Morzeddu di Agnello delle Putiche di Catanzaro

During the sovereignty of Byzantium over southern Italy in the tenth century, it was in the workshops of Catanzaro that the silks that emblazoned the courts of Costantinopoli were loomed and crafted and tinged. Thus it was that from these handiworks, humble Catanzaro, its cheek brushing close upon the Ionian, lived its few lustrous moments after the glory days of Magna Graecia. But save the lacy Oriental architecture raised up by the Byzantines, nothing of the comforts of that epoch endured. And so Catanzaro, as did all of Calabria, pressed on in the severest of lives.
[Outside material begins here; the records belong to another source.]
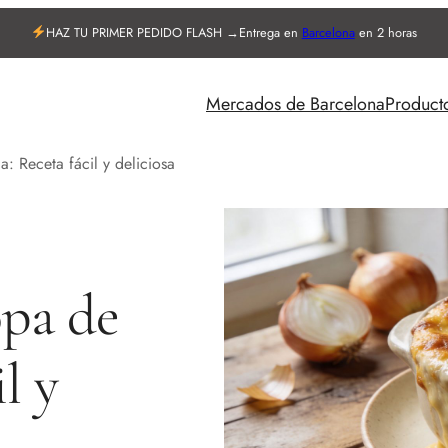
HAZ TU PRIMER PEDIDO FLASH →
Entrega en
Barcelona
en 2 horas
Mercados de Barcelona
Product
: Receta fácil y deliciosa
opa de
l y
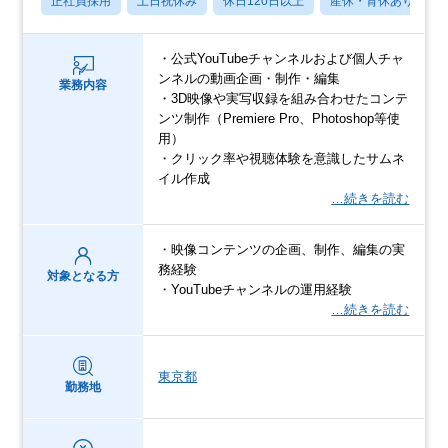
正社員採用
土日祝休み
休日120日以上
産休・育休あり
・公式YouTubeチャンネルおよび個人チャ
ンネルの動画企画・制作・編集
業務内容
・3D映像や実写収録を組み合わせたコンテ
ンツ制作（Premiere Pro、Photoshop等使
用）
・クリック率や視聴体験を意識したサムネ
イル作成
…続きを読む
・映像コンテンツの企画、制作、編集の実
務経験
対象となる方
・YouTubeチャンネルの運用経験
…続きを読む
東京都
勤務地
And when, late in the 1700s, an earthquake felled the city, its fierceness left but dust. Reborn then, Catanzaro is now all of eighteenth-century alleyways, the parishes of the people insinuating upon the palaces of the nobles, the whole formed of a crooked, good-natured charm. And everywhere—round each curve and set into the arms of every angle wait the beloved putiche—the taverns—of the workingmen. Small, dark-wooded dens are they, wrapped in sharp, grapy vapors breathed up from the fat, brown barrels of gaglioppo (a local red wine) over these past hundreds of years. Traditionally le putiche were the dispensaries of only three balms—honest red wine, compassion, and a hellaciously spiced mash made from the viscera of pork, veal, lamb, or goat, sometimes from baccalà, the flesh braised in tomatoes and wine with peperoncini then cradled in a leaf of soft, flat, chewy bread, folded and devoured out of hand. And these morzeddu—dialectically, morsels—made the breakfast, the later morning’s merendina—snack—a consolingly juicy partner throughout the day and evening with stout doses of purply wine. Sadly, there seems of late a flurry of gentrification among the putiche, the work of those who would sophisticate them into whitewashed osterie with wine lists and menus translated into English and German. The cooks, too occupied with carpaccio and tiramisù, no longer make morzeddu. Even the compassion has perished. Enough of the old and crusty taverns endure, though, their comforts unfaded, at least for a bit longer. Here follows a version of morzeddu made with lamb—its shoulder rather than its spleen or its lungs—and a fine terra-cotta pot of the mash and a basket of warm breads are the rustic stuff with which to open an outdoor feast while some other meat or fish might be roasting on the fire.

Ricotta Forte

Unlike the ricotta forte of Puglia, prepared laboriously, asking that the fresh cheese be left to drain off its opaline waters and to acidify, the dry cheese to then be kneaded, worked each third or fourth day for at least two months until it takes on a burnt ivory sort of color and its perfumes come up stinging, pungent, this version is prepared in moments. Yielding a condiment less punishing in its aromas, the Calabrian ricotta forte is still of an assertive and keen savor, which when smoothed over warm, crusty bread, glorifies the richness of spiced sausages and salame presented as antipasto. A few dollops of it, thinned with drops of pasta cooking water and tossed with bucatini or spaghetti, make a fine dish. Tucked away in a crock in the refrigerator for a week or so, the vigor of ricotta forte ripens and intensifies.

Pomodori alla Brace

A humble prescript that flaunts the goodness of summer tomatoes, that asks their roasting over wood, concentrating, ennobling their sweet juices. Propped, then, on crusty seats of bread with a gloss of good green oil and the grace of basil and mint, they soothe hungers for purity.

Torta di Riso Nero

Riso nero—black rice—is the dramatic name for a nursery dish offered to children as a light supper or as a sweet after a bit of broth or soup. It is most often just made with rice poached in milk that has been scented with cinnamon and mixed with a few shards of chocolate, the latter giving the dish its name as it melts and turns the rice a deep, dark color. Surely there are lovely similarities between it and pasta in nero della consolazione (page 118). Here I offer its comfort in a more adult version. The same prescriptions apply, though, as this is best presented after a light, reviving soup or, better, after no soup at all, so one can justify slipping one’s fork into the spiced, chocolate depths of a second or third piece of the sweet little pie.